Die schlechten Zahlen sprechen für Rainers Ansatz: Er will weiterhin dafür arbeiten, die Zustände in der Pflege zu verbessern. „Auch wenn es sich wie ein Kampf gegen Windmühlen anfühlt,” sagt er.

Besonders wichtig sei ihm, eine bessere Qualität der Ausbildung, mehr Geld für das Personal und bundesweite Tarifverträge durchzusetzen. Lohndumping soll es nach seinen Plänen nicht mehr geben.

Er ist überzeugt, dass viel Potenzial brach liegt. Denn es fehlen klare Standards für Aus-, Fort- und Weiterbildungen. Außerdem könnten auch akademische Pflegeberufe und die Entwicklung einer hochspezialisierten Pflege – vergleichbar mit der Spitzenforschung oder Medizin – den Beruf attraktiver machen und etwa Menschen anziehen, die Interesse am Medizinstudium oder anderen Heilberufen haben.

„Der Slogan der Politik Pflegen kann jeder führt nur dazu, dass der Bildungsstandard und die Qualität sinken“, sagt er. Deswegen sei es so wichtig, die Vergütung an die hohe Verantwortung und Leistung des Pflegepersonals anzupassen.
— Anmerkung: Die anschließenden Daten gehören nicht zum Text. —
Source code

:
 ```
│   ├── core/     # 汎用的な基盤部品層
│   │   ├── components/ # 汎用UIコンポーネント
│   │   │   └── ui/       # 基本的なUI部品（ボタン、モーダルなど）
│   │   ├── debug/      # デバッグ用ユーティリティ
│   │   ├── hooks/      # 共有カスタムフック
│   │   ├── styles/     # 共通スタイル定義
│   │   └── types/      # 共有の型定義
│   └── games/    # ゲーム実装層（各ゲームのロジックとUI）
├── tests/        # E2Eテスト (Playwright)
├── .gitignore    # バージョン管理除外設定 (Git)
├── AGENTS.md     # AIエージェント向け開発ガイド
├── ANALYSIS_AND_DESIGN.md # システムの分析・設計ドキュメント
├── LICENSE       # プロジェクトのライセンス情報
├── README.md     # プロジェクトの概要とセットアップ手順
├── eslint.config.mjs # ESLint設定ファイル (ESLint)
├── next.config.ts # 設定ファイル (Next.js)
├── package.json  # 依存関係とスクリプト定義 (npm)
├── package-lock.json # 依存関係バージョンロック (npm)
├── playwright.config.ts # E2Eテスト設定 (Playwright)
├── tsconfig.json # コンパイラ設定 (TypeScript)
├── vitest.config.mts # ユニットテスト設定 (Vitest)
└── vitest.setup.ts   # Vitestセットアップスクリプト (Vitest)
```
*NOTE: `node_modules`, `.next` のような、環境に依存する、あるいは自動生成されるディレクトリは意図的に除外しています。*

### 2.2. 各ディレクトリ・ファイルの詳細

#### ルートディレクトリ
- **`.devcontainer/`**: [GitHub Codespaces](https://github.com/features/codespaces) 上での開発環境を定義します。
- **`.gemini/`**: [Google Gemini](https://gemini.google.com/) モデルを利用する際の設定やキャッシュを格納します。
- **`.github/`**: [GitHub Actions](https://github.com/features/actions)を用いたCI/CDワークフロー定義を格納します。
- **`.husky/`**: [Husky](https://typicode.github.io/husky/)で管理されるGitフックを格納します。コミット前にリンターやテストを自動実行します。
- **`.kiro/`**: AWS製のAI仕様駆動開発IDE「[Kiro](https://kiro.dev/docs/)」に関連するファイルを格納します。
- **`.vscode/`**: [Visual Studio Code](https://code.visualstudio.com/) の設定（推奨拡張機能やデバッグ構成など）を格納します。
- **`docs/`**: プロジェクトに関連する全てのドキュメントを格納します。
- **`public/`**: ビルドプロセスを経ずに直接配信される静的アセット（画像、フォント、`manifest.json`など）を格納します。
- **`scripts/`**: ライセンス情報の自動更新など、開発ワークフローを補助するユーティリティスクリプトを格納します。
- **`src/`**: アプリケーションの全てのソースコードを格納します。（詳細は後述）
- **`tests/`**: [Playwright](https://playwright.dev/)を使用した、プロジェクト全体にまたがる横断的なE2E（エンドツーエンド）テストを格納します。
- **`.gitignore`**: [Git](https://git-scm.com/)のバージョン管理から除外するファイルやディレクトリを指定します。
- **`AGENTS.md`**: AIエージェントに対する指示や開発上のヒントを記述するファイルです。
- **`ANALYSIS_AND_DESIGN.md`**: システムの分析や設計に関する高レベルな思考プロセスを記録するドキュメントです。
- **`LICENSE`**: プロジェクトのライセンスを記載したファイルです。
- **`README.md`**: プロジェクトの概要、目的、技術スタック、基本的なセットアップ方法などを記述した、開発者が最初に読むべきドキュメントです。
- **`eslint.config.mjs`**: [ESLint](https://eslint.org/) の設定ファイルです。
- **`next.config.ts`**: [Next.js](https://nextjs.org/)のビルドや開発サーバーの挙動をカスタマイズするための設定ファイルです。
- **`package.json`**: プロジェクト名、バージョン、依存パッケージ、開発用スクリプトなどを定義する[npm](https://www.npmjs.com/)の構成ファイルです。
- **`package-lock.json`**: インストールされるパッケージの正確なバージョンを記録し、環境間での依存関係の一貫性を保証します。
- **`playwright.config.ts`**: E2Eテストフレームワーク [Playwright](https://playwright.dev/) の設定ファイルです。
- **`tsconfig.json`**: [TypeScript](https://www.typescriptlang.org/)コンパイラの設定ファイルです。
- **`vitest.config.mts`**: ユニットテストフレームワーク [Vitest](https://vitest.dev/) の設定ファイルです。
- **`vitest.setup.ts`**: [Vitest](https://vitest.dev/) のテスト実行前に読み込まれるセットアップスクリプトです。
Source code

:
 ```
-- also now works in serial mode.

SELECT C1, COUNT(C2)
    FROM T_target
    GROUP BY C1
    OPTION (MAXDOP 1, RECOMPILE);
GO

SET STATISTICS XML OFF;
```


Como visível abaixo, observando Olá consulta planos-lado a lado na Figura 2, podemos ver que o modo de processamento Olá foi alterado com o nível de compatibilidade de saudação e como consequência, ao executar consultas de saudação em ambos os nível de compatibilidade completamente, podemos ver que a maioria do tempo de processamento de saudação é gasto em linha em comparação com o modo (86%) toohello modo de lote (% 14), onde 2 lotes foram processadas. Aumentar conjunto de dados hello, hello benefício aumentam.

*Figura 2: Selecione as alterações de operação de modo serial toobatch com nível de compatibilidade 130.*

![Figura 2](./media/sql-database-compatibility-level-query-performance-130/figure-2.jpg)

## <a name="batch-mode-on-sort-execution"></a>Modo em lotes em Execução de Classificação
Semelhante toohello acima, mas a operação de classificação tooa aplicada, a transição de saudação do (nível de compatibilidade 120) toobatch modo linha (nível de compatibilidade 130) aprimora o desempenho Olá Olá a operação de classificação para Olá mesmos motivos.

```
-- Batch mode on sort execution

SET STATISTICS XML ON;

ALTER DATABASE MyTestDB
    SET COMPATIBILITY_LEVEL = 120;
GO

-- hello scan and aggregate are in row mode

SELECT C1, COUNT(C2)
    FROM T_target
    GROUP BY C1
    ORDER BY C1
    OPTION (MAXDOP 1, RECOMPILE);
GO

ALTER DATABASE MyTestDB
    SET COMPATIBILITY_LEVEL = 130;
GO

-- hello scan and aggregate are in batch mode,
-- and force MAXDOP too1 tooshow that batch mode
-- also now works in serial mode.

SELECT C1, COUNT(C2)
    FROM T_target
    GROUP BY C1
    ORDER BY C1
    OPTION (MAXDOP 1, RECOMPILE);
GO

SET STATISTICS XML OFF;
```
Aus Erfahrung und Liebe zum Beruf: Änderungen sind nötig

Sein Antrieb ist die Liebe zum Beruf. Nach dem ersten Kontakt im Zivildienst gefiel ihm der Beruf des Pflegers so gut, dass er eine Ausbildung anschloss. Er absolvierte das Fachabitur, wurde examinierter Gesundheits- und Krankenpfleger, arbeitete mehr als zwei Jahre in einem Helios Klinikum in NRW. Nach und nach wurde ihm klar, dass die Zustände im Krankenhaus keineswegs dem entsprachen, was er gelernt hat.

Also bildete er sich fort. Studierte Pflegewissenschaften, machte den Fachwirt für „Gesundheits- und Sozialwesen”. Dabei ist er „kein Unityp“, sagt er von sich selbst. Theoretische Modelle durchzurechnen sind sein Albtraum. Er macht lieber. Redet mit Menschen. Kümmert sich.

Seine kaufmännische Zusatzausbildung ermächtigt ihn, gerade da Einfluss zu nehmen, wo es ihn stört: Bei den Personalentscheidungen und in der Organisation. Weil er keinen Arbeitgeber fand, der ihn zufrieden stellte, gründete er 2018 eine Leiharbeitsfirma für Pflegekräfte. Das Feedback war gut. Nach einem halben Jahr schrieb er bereits schwarze Zahlen.

Gerade Anfang des Jahres hatte er eine Wohnung als Büro für die Firma gepachtet, die er bis zu diesem Zeitpunkt aus dem Zimmer in der WG mit seinen Kumpels steuerte. Doch dann kam Corona. Von 13 Mitarbeitern sind sechs geblieben.

Jetzt versucht er, vorzeitig aus dem Pachtvertrag entlassen zu werden. Neue Jobangebote gibt es auch. Doch ihn beschäftigen seine Mitarbeiter. Noch weiß er nicht, wie es weitergehen wird.

Was er aber weiß: Die Vision von einer besseren Pflege ist klarer denn je.